EXERCISE BRIEF: Can you transcribe the lines in the records below without changing a character, starting at the line that contains "ShiftキーやEnterキー自体に物理的・ソフトウェア的な不" and ending at the line that contains "Shift+Enterを試してみることも有効な確認手順です。"?

(Stored records)
------------

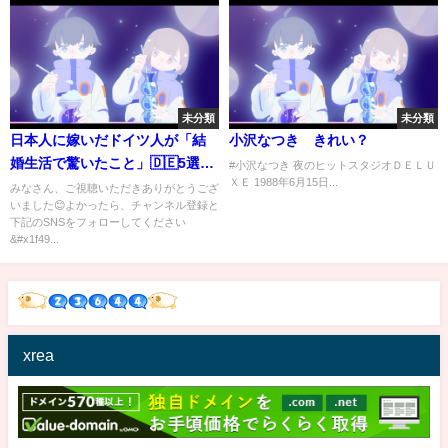
未分類
未分類
日本人に嫁いだドイツ人が「結
小沢なつき きれい？
婚生活で驚いたこと」🇩🇪5選
#小沢なつき 夜のヒットスタジオＤＥＬＵ
ＸＥ 1988年6月15日...
【日本だけ違う文化】
みなさん、ご視聴いただきありがとうござ
いました😊よかったら、チャンネル登録と
下記のSNSをフォローしてください
&#x1f49...
xrea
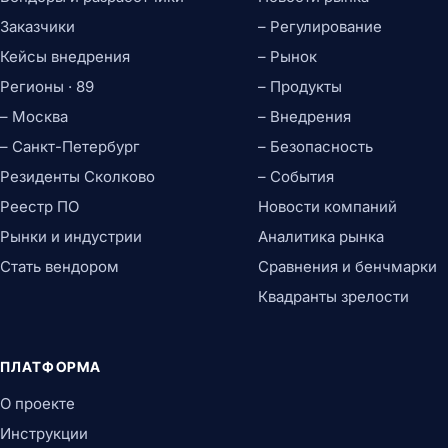
Заказчики
– Регулирование
Кейсы внедрения
– Рынок
Регионы · 89
– Продукты
– Москва
– Внедрения
– Санкт-Петербург
– Безопасность
Резиденты Сколково
– События
Реестр ПО
Новости компаний
Рынки и индустрии
Аналитика рынка
Стать вендором
Сравнения и бенчмарки
Квадранты зрелости
ПЛАТФОРМА
О проекте
Инструкции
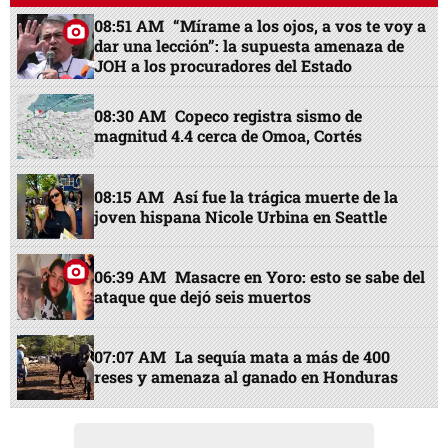
08:51 AM
“Mírame a los ojos, a vos te voy a
dar una lección”: la supuesta amenaza de
JOH a los procuradores del Estado
08:30 AM
Copeco registra sismo de
magnitud 4.4 cerca de Omoa, Cortés
08:15 AM
Así fue la trágica muerte de la
joven hispana Nicole Urbina en Seattle
06:39 AM
Masacre en Yoro: esto se sabe del
ataque que dejó seis muertos
07:07 AM
La sequía mata a más de 400
reses y amenaza al ganado en Honduras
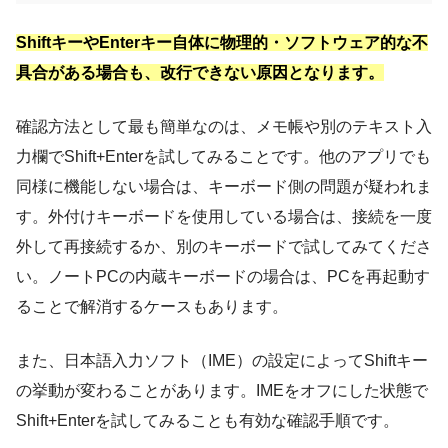
ShiftキーやEnterキー自体に物理的・ソフトウェア的な不
具合がある場合も、改行できない原因となります。
確認方法として最も簡単なのは、メモ帳や別のテキスト入
力欄でShift+Enterを試してみることです。他のアプリでも
同様に機能しない場合は、キーボード側の問題が疑われま
す。外付けキーボードを使用している場合は、接続を一度
外して再接続するか、別のキーボードで試してみてくださ
い。ノートPCの内蔵キーボードの場合は、PCを再起動す
ることで解消するケースもあります。
また、日本語入力ソフト（IME）の設定によってShiftキー
の挙動が変わることがあります。IMEをオフにした状態で
Shift+Enterを試してみることも有効な確認手順です。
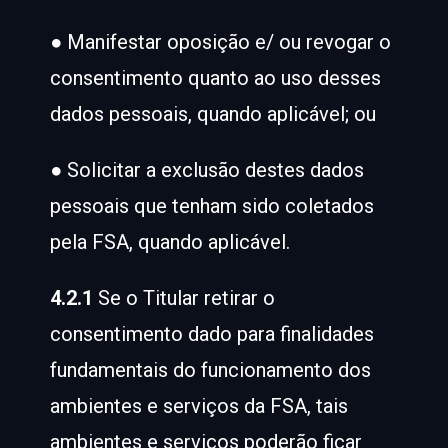
● Manifestar oposição e/ ou revogar o
consentimento quanto ao uso desses
dados pessoais, quando aplicável; ou
● Solicitar a exclusão destes dados
pessoais que tenham sido coletados
pela FSA, quando aplicável.
4.2.1
Se o Titular retirar o
consentimento dado para finalidades
fundamentais do funcionamento dos
ambientes e serviços da FSA, tais
ambientes e serviços poderão ficar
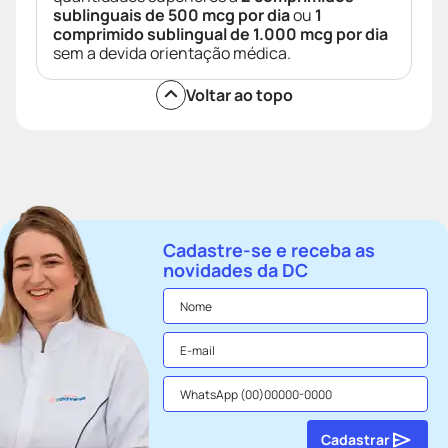
sublinguais de 500 mcg por dia
ou
1
comprimido sublingual de 1.000 mcg por dia
sem a devida orientação médica.
Voltar ao topo
Cadastre-se e receba as
novidades da DC
Cadastrar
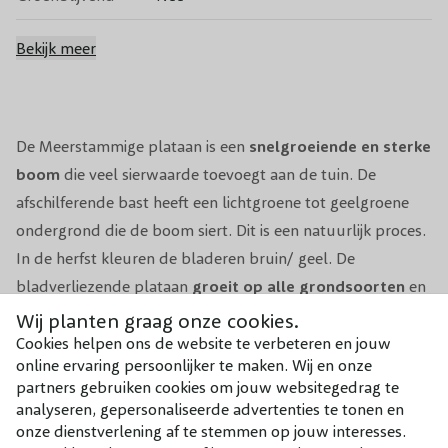
Bloeikleur
Geel, Groen
Bekijk meer
Bloeitijd
Mei
Vruchten
Bruine, bolvormige vruchten
De Meerstammige plataan is een
snelgroeiende
en sterke
boom
die veel sierwaarde toevoegt aan de tuin. De
Niet giftig voor mensen, huisdieren en
afschilferende bast heeft een lichtgroene tot geelgroene
Giftigheid
vee
ondergrond die de boom siert. Dit is een natuurlijk proces.
In de herfst kleuren de bladeren bruin/ geel. De
1x per jaar tussen november en maart
Snoeiperiode
bladverliezende plataan
groeit op alle grondsoorten
en
(behalve als het vriest)
is geschikt om in tuinen en parken te staan. Het liefst staat
Wij planten graag onze cookies.
Grondsoort
Alle grondsoorten, mits niet te kalkrijk
de Meerstammige plataan op een zon/ halfschaduw
Cookies helpen ons de website te verbeteren en jouw
online ervaring persoonlijker te maken. Wij en onze
standplaats. De
Plataan
heeft grote, handvormige
Groeisnelheid
Snel
partners gebruiken cookies om jouw websitegedrag te
bladeren en geeft veel schaduw. De boom is
niet
analyseren, gepersonaliseerde advertenties te tonen en
ziektegevoelig en zeer winterhard.
onze dienstverlening af te stemmen op jouw interesses.
Windbestendigheid
Goed, Matig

------------

OUTPUT FOR THIS TASK:
ShiftキーやEnterキー自体に物理的・ソフトウェア的な不
具合がある場合も、改行できない原因となります。
確認方法として最も簡単なのは、メモ帳や別のテキスト入
力欄でShift+Enterを試してみることです。他のアプリでも
同様に機能しない場合は、キーボード側の問題が疑われま
す。外付けキーボードを使用している場合は、接続を一度
外して再接続するか、別のキーボードで試してみてくださ
い。ノートPCの内蔵キーボードの場合は、PCを再起動す
ることで解消するケースもあります。
また、日本語入力ソフト（IME）の設定によってShiftキー
の挙動が変わることがあります。IMEをオフにした状態で
Shift+Enterを試してみることも有効な確認手順です。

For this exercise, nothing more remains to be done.